Он лежал без сил на колченогой своей постели, вдыхая затхлый воздух двухоконной землянки и проглядывая номер «Русского инвалида» от 3 мая, успевший уже пожелтеть за девятнадцать дней, в продолжение которых чудом добрался из Петербурга в Геленджик. Десятки незнакомых фамилий мелькали в глазах — производства, награждения, перемещения, отставки. Вдруг Бестужев живо повернулся на бок и, опершись локтем на подушку, поднес газету к лицу. Что такое? Кто, какой Бестужев? Побледнев, он упал навзничь; в горле булькало, жесткий комок распер грудь, под веками — огонь слез.
«Производятся… унтер-офицер Александр Бестужев в прапорщики…»
О, этого не вырубишь топором! Он вскочил с постели и, шатаясь, подбежал к окну с газетой. Действительно, он — офицер. Бестужев не читал дальше. Только через час какие-то прапорщики и поручики, ввалившиеся к нему в землянку с бутылкой рома для поздравления, пальцами показали на вторую строчку приказа: «с прикомандированием к Черноморскому № 5 батальону».
— Это, брат, Гагры и Пицунда — самый гробовой гарнизон на побережье… Это, брат, похлестче нашего Геленджика… Ишь, нашли для тебя место…
Пусть! Пусть это не больше, чем маска смерти. Пусть это значит только, что при похоронах будет целый взвод, а не один артельщик. Но есть еще время до смерти и похорон. Время это полно громадного смысла: он уже не вещь, а лицо; уже нельзя унижать его безнаказанно первому встречному. Это не была ребяческая радость первого офицерства, когда белый султан и шитый воротник сводили с ума и хотелось расцеловать часового, отбрякнувшего «на караул». Теперь с офицерством открывалась частичка мира, выстраданная, выбитая штыком. К вечеру Бестужев лежал на койке в жестком припадке болезни — нежданная радость иногда убивает скорее, чем нежданная беда. Но утром ему уже казалось, что он здоров. Прежде всего вон из Геленджика!
МАЙ 1836 — 7 ИЮНЯ 1837
Чем ближе я к пределу моего течения, тем попутнее становятся ветры.

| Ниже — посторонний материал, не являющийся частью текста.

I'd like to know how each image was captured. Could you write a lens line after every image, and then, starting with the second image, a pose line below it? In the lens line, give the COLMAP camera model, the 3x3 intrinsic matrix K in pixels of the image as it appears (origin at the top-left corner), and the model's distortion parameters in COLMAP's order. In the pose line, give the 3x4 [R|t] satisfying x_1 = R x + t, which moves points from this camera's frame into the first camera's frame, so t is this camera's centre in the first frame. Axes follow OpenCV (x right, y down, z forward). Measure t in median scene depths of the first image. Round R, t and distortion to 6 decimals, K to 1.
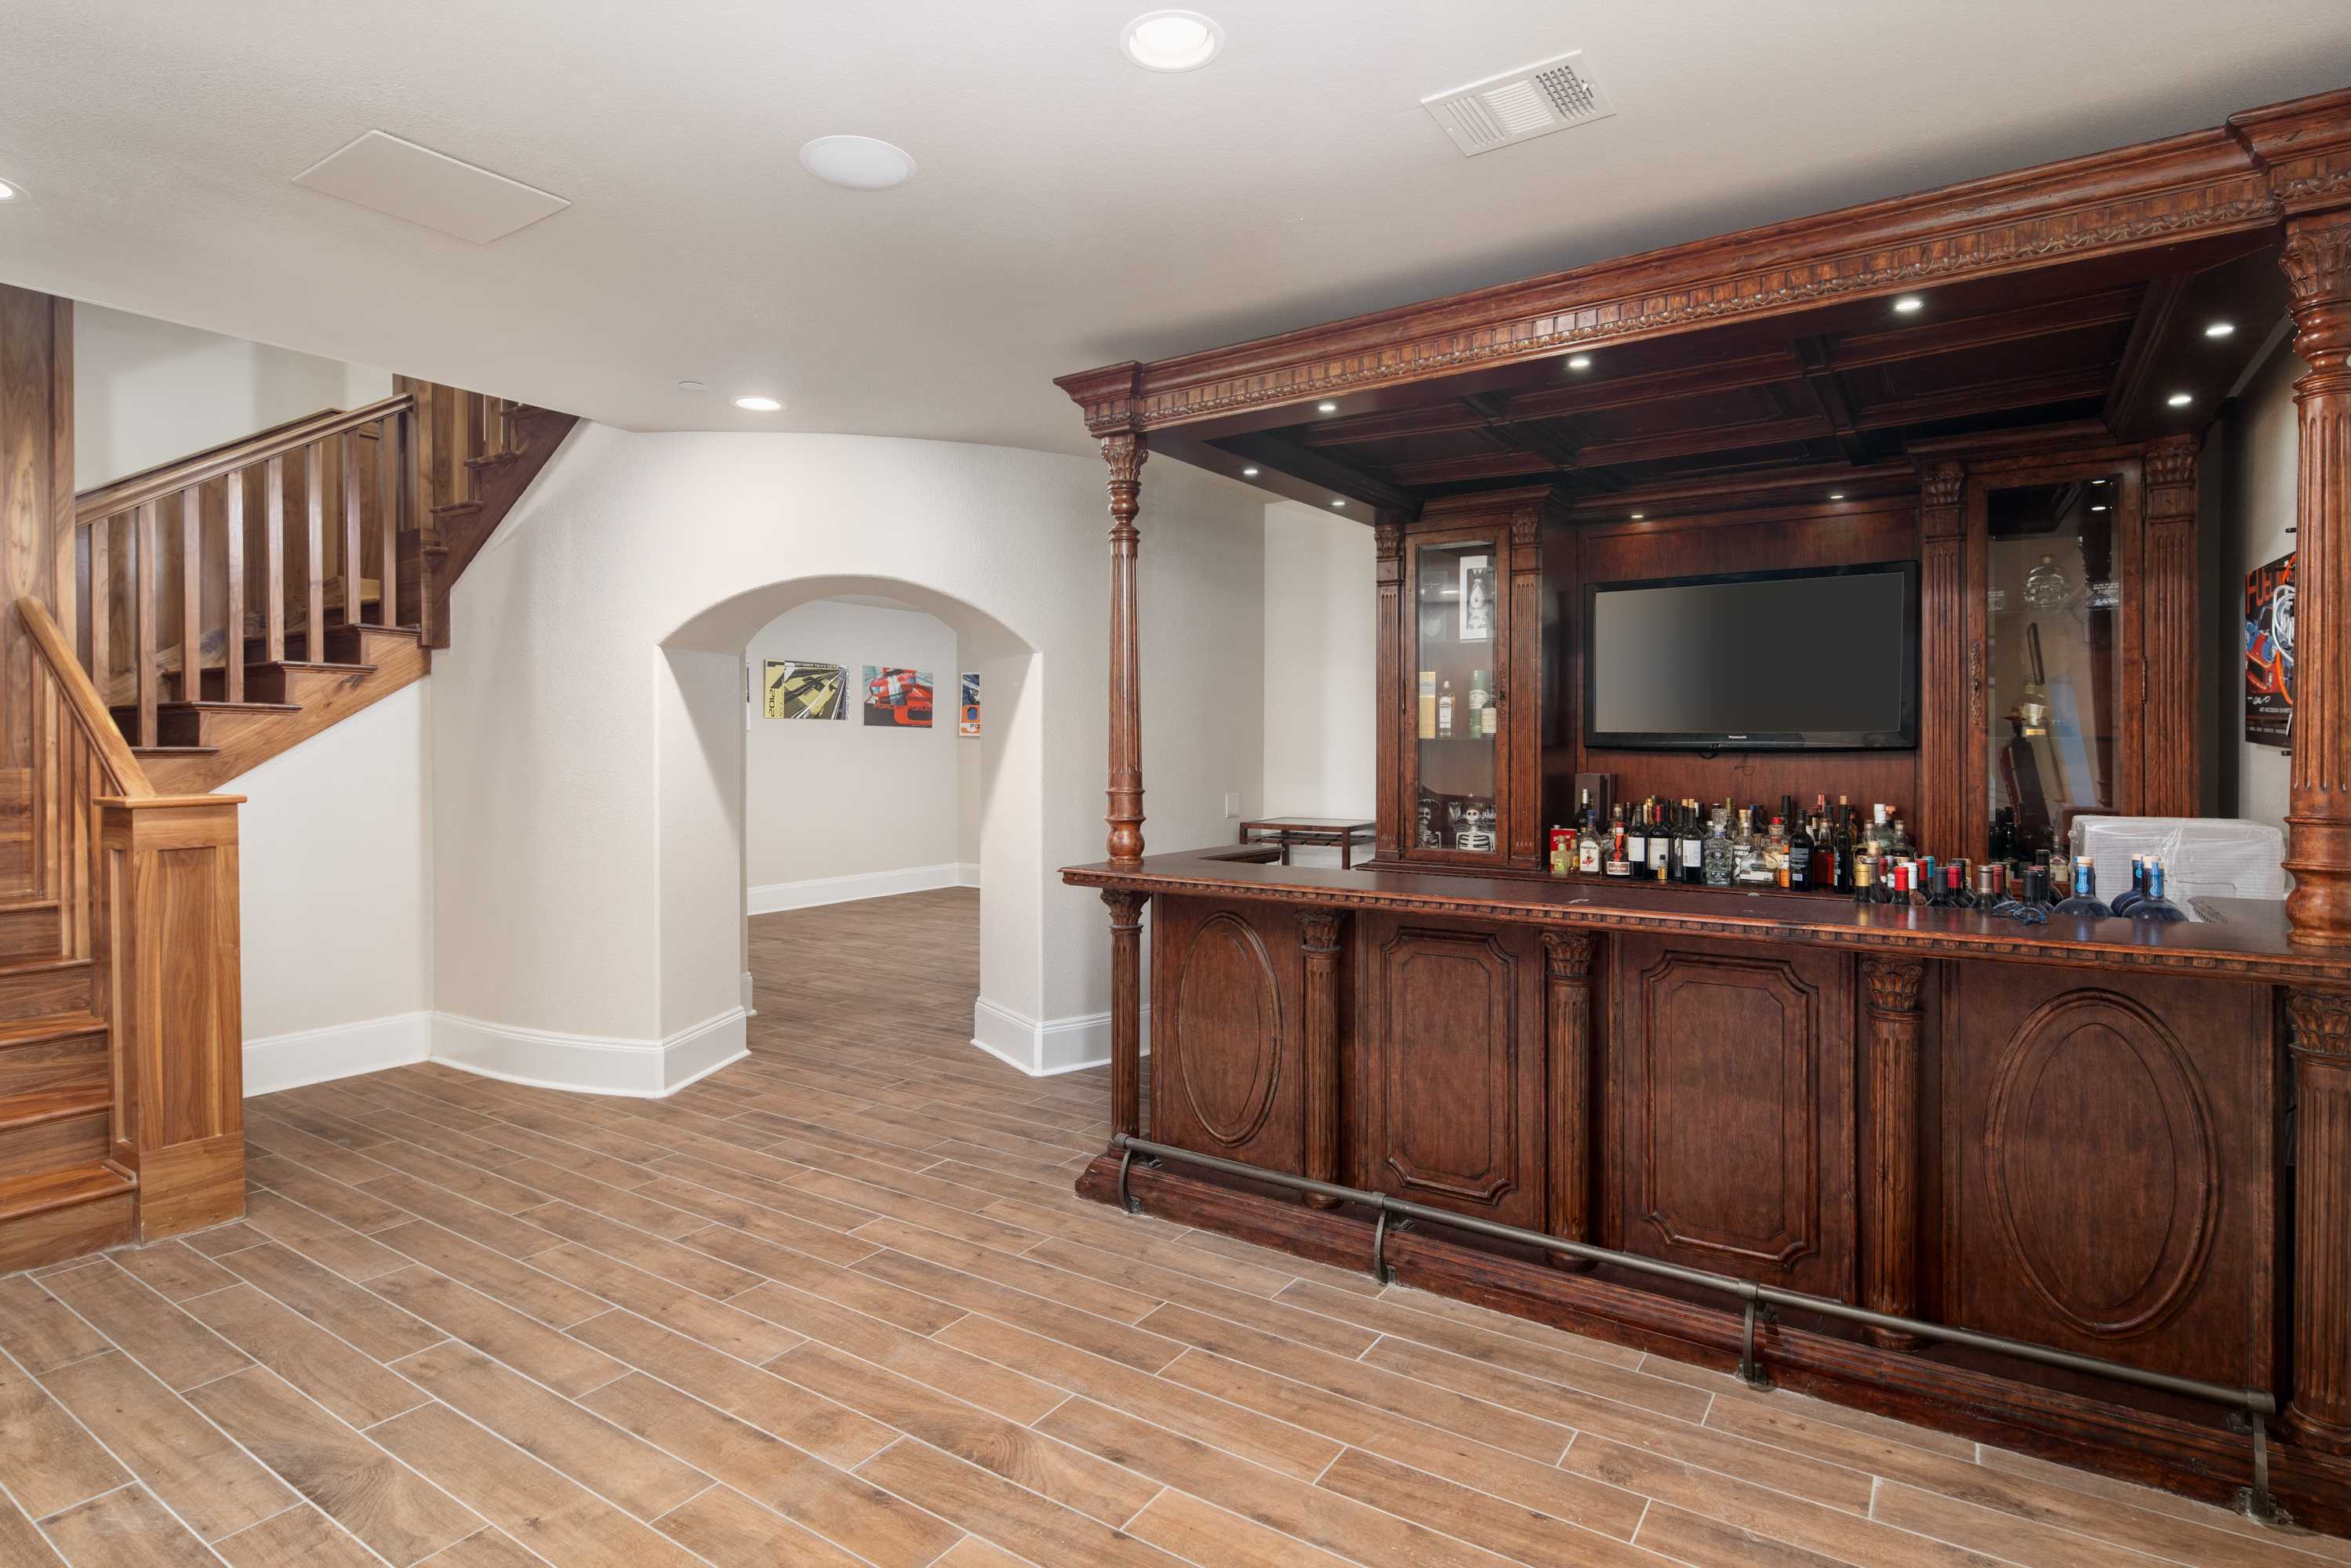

Кавказские шутники называли Керчь недоноском Одессы. Это был город-декорация, средоточие мещанского великолепия и пышных затей, очень мало отвечающих действительности. Вокруг высокой горы, носящей громкое имя Митридатовой, развернулись шеренги лачужек. На полугоре — музей в виде Тезеева храма с широкой каменной лестницей, украшенной двумя грифонами. Впрочем, рыхлый плитняк, из которого сооружена лестница, уже распадался на части, а у грифонов городские мальчишки давно отбили лапы и крылья. Пустынные голые курганы со всех сторон навалились на город, в котором три чахлых деревца почитались жителями рощей.